== EXTRACT PROVIDED ==
Advanced technology has become a key theatre of global competition, and homegrown innovations are increasingly viewed as critical to national sovereignty and security. But what about latecomers? How can they reach the technological frontier?
The conventional economic wisdom is that intellectual-property ( IP ) rights play a critical role in stimulating innovation, and that policymakers would be wise to focus on vigorous enforcement. But East Asia’s experience shows that this prescription is incomplete.
We know that East Asian firms successfully caught up with Western trailblazers partly thanks to industrial policy, with massive government intervention underpinning the region’s “economic miracle” between the 1960s and 1990s. But, during this period, IP rights were not particularly robust, let alone strongly enforced; in fact, East Asia gained a reputation for producing copycats.
This was a feature, not a bug. At the time, the main barrier to innovation in East Asia was not a lack of incentive, but insufficient innovative capabilities. But while countries like Japan and South Korea were not prepared to deliver groundbreaking new technologies, they did have sufficient capacity to imitate existing products – a process that supported the gradual accumulation of talent, knowhow, connections and resources. In other words, imitation, made possible by weak IP protections, served as a gateway to innovation.
Once that innovative capacity was built up, however, domestic firms began to demand stronger IP protections. In South Korea, the Ginarte and Park index, which measures the strength of patent laws on a scale of 0 to 5, surged from 2.6 in 1960-90 to 4.3 by the mid-2000s. China’s score increased from 1.4 to 4.1 over the same period.
These experiences have contributed to a shift in the conventional economic policy prescription, with even international organizations recommending a more flexible approach to IP rights for developing economies. As far back as 2005, a World Bank report acknowledged that IP norms must be adjusted according to domestic technological needs. More recently, the World Intellectual Property Organization emphasized the need for IP regimes to account for the development of local innovation capabilities.

== WORK INSTRUCTIONS ==
According to the piece on East Asia and intellectual-property rights, why were weak IP protections during the region's catch-up period "a feature, not a bug"? Answer in one to three sentences.

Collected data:

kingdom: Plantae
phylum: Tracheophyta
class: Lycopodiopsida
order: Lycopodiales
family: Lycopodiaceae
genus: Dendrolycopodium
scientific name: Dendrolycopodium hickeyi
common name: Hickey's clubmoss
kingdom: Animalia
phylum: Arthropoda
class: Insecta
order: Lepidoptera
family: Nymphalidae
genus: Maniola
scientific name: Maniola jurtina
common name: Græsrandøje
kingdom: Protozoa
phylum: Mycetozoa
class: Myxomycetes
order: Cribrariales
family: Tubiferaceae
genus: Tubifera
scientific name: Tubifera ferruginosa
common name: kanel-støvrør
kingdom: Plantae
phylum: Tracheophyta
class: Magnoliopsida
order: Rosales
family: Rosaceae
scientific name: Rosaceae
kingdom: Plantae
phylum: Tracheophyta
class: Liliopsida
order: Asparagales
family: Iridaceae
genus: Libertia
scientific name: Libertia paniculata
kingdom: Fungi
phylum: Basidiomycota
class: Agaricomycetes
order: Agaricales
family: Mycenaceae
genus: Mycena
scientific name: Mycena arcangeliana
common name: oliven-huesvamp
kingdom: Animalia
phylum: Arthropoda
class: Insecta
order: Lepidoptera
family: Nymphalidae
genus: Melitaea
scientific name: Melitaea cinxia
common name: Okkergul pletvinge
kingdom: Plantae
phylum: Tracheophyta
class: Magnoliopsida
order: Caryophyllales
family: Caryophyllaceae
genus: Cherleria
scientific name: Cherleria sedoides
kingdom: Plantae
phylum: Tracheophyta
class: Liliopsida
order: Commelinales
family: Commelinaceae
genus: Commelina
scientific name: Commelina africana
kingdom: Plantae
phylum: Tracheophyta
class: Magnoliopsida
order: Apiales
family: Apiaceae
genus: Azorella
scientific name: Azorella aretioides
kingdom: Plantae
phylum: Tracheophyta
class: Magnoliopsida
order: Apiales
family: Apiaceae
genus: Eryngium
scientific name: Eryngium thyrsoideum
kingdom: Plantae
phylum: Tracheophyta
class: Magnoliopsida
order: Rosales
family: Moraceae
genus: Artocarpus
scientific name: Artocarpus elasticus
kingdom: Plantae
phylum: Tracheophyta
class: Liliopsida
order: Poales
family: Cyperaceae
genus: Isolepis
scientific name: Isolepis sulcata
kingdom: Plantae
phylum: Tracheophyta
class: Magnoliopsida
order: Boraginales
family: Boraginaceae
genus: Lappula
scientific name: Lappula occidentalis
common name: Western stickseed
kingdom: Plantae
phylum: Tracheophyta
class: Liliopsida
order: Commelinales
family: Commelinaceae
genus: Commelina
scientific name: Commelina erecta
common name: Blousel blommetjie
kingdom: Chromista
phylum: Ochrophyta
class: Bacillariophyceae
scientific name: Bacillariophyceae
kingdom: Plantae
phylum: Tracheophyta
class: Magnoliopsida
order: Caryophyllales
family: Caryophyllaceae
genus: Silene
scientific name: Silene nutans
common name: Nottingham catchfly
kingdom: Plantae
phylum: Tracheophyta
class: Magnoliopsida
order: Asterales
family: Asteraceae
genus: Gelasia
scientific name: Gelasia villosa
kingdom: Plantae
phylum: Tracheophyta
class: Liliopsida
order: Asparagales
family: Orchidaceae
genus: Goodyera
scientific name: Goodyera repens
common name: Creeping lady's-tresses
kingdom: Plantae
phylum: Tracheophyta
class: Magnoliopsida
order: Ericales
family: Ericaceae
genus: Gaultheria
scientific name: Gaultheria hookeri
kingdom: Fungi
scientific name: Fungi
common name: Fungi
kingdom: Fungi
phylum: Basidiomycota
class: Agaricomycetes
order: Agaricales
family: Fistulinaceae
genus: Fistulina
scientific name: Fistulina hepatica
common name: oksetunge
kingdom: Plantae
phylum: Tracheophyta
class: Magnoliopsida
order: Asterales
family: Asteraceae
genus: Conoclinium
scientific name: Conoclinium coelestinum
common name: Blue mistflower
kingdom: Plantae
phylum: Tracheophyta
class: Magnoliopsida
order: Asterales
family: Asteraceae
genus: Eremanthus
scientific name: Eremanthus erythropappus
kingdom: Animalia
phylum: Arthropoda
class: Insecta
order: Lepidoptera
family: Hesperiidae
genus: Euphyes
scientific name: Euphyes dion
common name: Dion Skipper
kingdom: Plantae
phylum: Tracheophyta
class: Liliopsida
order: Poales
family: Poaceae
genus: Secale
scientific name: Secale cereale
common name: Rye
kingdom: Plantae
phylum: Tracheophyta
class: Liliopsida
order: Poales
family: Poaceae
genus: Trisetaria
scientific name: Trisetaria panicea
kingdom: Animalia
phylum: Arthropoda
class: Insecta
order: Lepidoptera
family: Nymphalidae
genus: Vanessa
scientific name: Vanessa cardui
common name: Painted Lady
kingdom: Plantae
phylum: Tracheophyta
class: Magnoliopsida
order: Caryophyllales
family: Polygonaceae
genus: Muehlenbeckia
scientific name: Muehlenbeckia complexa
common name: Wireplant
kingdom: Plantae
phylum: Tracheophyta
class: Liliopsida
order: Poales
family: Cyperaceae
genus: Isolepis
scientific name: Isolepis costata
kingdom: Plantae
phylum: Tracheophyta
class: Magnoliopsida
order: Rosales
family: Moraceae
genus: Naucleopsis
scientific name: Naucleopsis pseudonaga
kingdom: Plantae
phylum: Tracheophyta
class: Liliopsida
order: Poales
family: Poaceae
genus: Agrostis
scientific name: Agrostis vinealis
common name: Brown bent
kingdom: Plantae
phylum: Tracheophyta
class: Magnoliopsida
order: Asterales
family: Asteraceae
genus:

== THE ANSWER ==
The main barrier to innovation in East Asia then was insufficient innovative capability, not a lack of incentive. Weak IP protections let firms imitate existing products, which built up talent, knowhow, connections and resources. That made imitation a gateway to innovation.